Impôts 2026 : combien de temps conserver ses justificatifs en cas de contrôle fiscal ?
Le coup d'envoi de cette nouvelle saison fiscale s'accompagne d'un ajustement économique majeur. Le barème de l'impôt sur le revenu 2026 a été revalorisé de 0,9 % pour tenir compte de l'inflation, positionnant le seuil d'entrée dans l'impôt à 17 604 euros pour une part fiscale. La disparition progressive des formulaires papier simplifie la saisie des montants, mais elle ne modifie pas les règles d'audit administratif. La charge de la preuve incombe toujours au contribuable.
Une déclaration dématérialisée qui exige des preuves disponibles
Le service de déclaration en ligne ouvre officiellement ses portes le 9 avril 2026 pour les revenus perçus l'année précédente. Les dates limites s'échelonnent ensuite du 19 mai au 4 juin 2026 selon votre zone géographique, rapporte le portail Service-Public.fr. La dématérialisation totale des démarches engendre souvent un faux sentiment de sécurité chez les déclarants.
Si le fisc ne demande plus de joindre vos reçus lors de la validation du formulaire, la réglementation impose de les tenir à son entière disposition en cas de vérification. Pour toutes les déclarations souscrites au printemps 2026, la méfiance doit rester de rigueur très longtemps après le clic final. Une incapacité à fournir ces éléments justifie un redressement immédiat.
Le droit de reprise prolongé par les procédures fiscales
Le cadre légal dicte précisément les règles de contrôle.

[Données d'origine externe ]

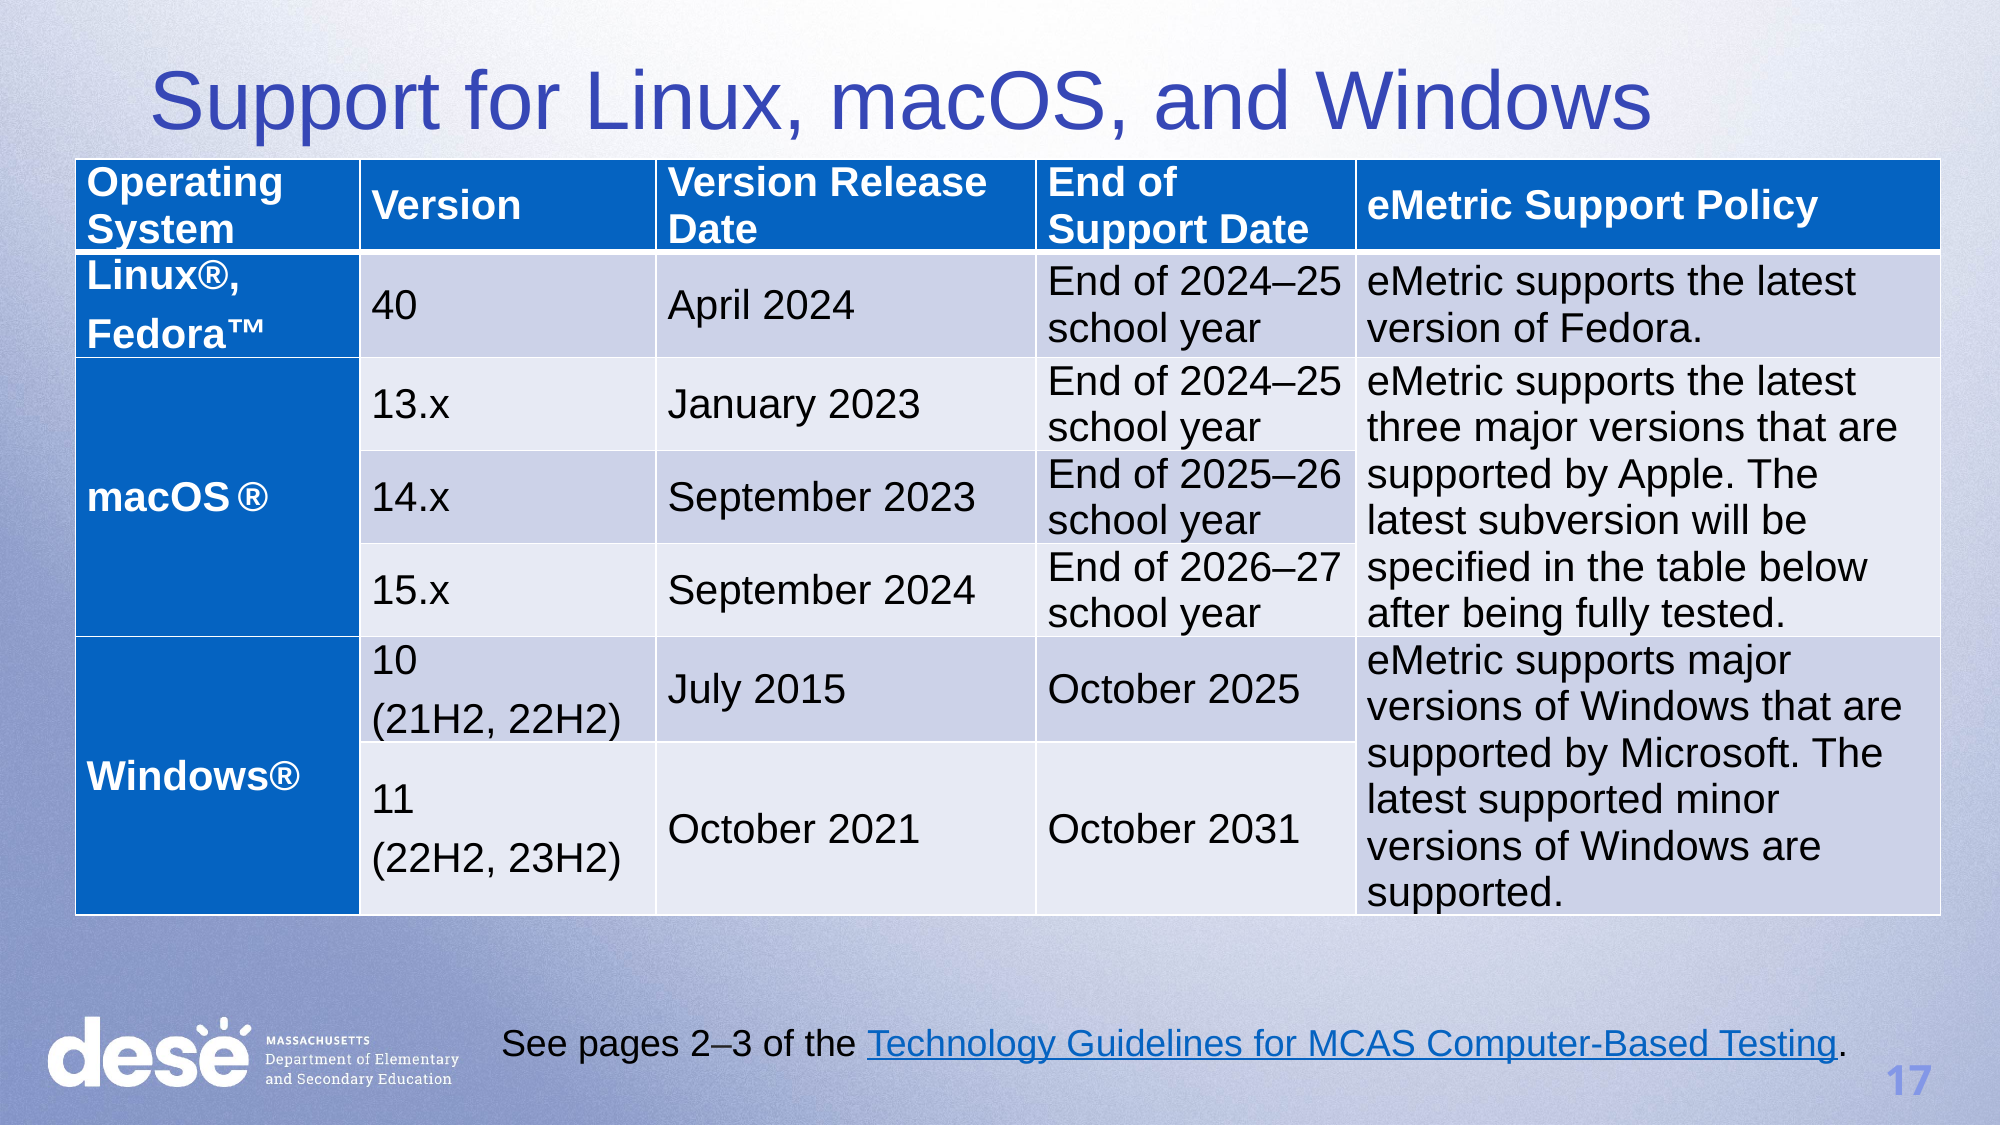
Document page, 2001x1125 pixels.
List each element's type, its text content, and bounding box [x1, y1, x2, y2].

table_cell End of 2024–25 school year [1037, 358, 1355, 450]
table_cell 14.x [361, 451, 655, 543]
table_cell April 2024 [657, 255, 1035, 357]
table_cell 10 (21H2, 22H2) [361, 637, 655, 741]
table_header eMetric Support Policy [1357, 160, 1940, 249]
table_cell Windows® [76, 637, 359, 914]
table_cell macOS ® [76, 358, 359, 636]
table_cell January 2023 [657, 358, 1035, 450]
picture [0, 0, 2000, 1125]
table_cell September 2024 [657, 544, 1035, 636]
table_header Version Release Date [657, 160, 1035, 249]
table_cell September 2023 [657, 451, 1035, 543]
table_cell 15.x [361, 544, 655, 636]
table_cell eMetric supports the latest three major versions that are supported by Apple. The latest subversion will be specified in the table below after being fully tested. [1357, 358, 1940, 636]
table_cell 11 (22H2, 23H2) [361, 743, 655, 914]
table_cell Linux®, Fedora™ [76, 255, 359, 357]
table_cell 40 [361, 255, 655, 357]
table_cell 13.x [361, 358, 655, 450]
table_cell October 2031 [1037, 743, 1355, 914]
table_cell eMetric supports major versions of Windows that are supported by Microsoft. The latest supported minor versions of Windows are supported. [1357, 637, 1940, 914]
table_cell October 2025 [1037, 637, 1355, 741]
table_cell October 2021 [657, 743, 1035, 914]
table_header Version [361, 160, 655, 249]
table_cell End of 2026–27 school year [1037, 544, 1355, 636]
table_header End of Support Date [1037, 160, 1355, 249]
title Support for Linux, macOS, and Windows [134, 47, 2000, 159]
table_cell End of 2024–25 school year [1037, 255, 1355, 357]
table_header Operating System [76, 160, 359, 249]
text_box See pages 2–3 of the Technology Guidelines for MCAS Computer-Based Testing. [486, 1011, 1871, 1116]
table_cell End of 2025–26 school year [1037, 451, 1355, 543]
table_cell eMetric supports the latest version of Fedora. [1357, 255, 1940, 357]
table_cell July 2015 [657, 637, 1035, 741]
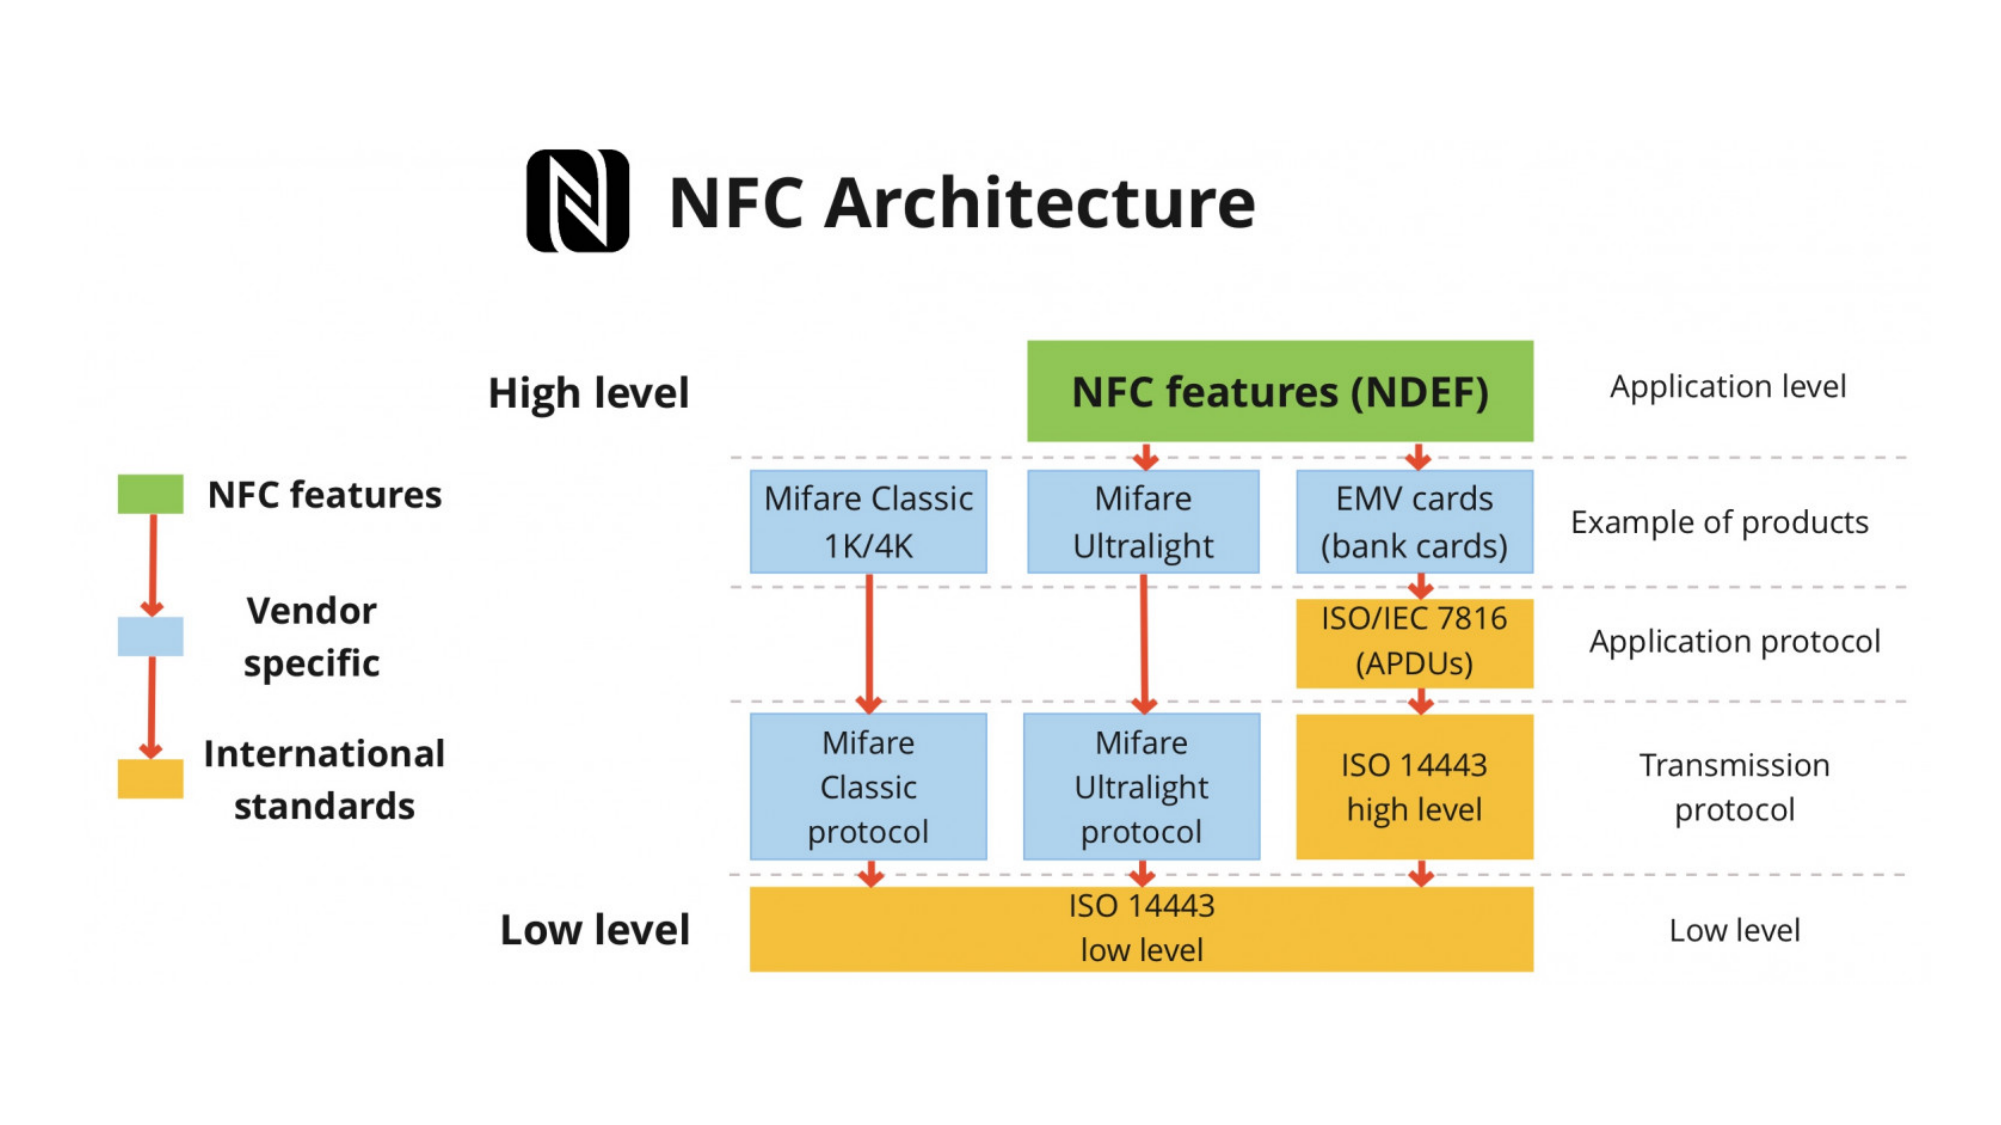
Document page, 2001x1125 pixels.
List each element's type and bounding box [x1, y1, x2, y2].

list [68, 140, 1932, 985]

D'après l'article L.169 du livre des procédures fiscales, consultable sur Légifrance, « pour l'impôt sur le revenu et l'impôt sur les sociétés, le droit de reprise de l'administration des impôts s'exerce jusqu'à la fin de la troisième année qui suit celle au titre de laquelle l'imposition est due. »
Pour vos revenus de l'année 2025 transmis en 2026, l'administration fiscale s'autorise ainsi à rectifier toute erreur ou omission jusqu'au 31 décembre 2028. Ce calendrier connaît néanmoins des exceptions majeures, rappelle le quotidien Les Echos. Le délai de vérification se réduit à une seule année pour les impôts locaux, incluant la taxe foncière et la taxe d'habitation sur les résidences secondaires. En revanche, la justice repousse cette limite d'action à six, voire dix ans, en cas d'activité occulte ou de fraude avérée découverte par les inspecteurs.

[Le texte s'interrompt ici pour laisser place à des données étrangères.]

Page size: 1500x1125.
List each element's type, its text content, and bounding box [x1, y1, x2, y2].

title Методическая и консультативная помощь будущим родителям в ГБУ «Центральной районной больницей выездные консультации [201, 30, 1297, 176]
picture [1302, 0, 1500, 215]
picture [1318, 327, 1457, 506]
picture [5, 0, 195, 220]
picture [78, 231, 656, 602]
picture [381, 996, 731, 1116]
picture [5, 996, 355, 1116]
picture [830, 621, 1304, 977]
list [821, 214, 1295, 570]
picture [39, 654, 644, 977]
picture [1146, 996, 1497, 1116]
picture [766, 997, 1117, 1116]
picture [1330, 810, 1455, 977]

Une conservation méthodique des charges et investissements
Sécuriser sa situation financière implique d'organiser ses archives autour de trois axes. Vous devez systématiquement stocker les justificatifs liés aux charges déductibles, comme les attestations de dons aux associations, les factures d'emploi à domicile, les frais de garde d'enfants et les preuves de pensions alimentaires.
Les opérations d'investissement réclament une vigilance similaire. Gardez précautionneusement vos factures de rénovation énergétique et l'intégralité des documents rattachés aux dispositifs de défiscalisation Pinel ou Denormandie. Les revenus spécifiques, à l'image des relevés de plateformes pour les meublés touristiques soumis aux nouveaux seuils micro-BIC de 2025, complètent cet inventaire.
La situation des Loueurs en Meublés Non Professionnels (LMNP) et des détenteurs de SCPI s'avère encore plus stricte. Avec les réformes introduites par la loi de finances pour 2025, la conservation des historiques d'amortissement demeure obligatoire pendant toute la durée de détention du bien immobilier, à laquelle s'ajoutent les trois fameuses années de droit de reprise.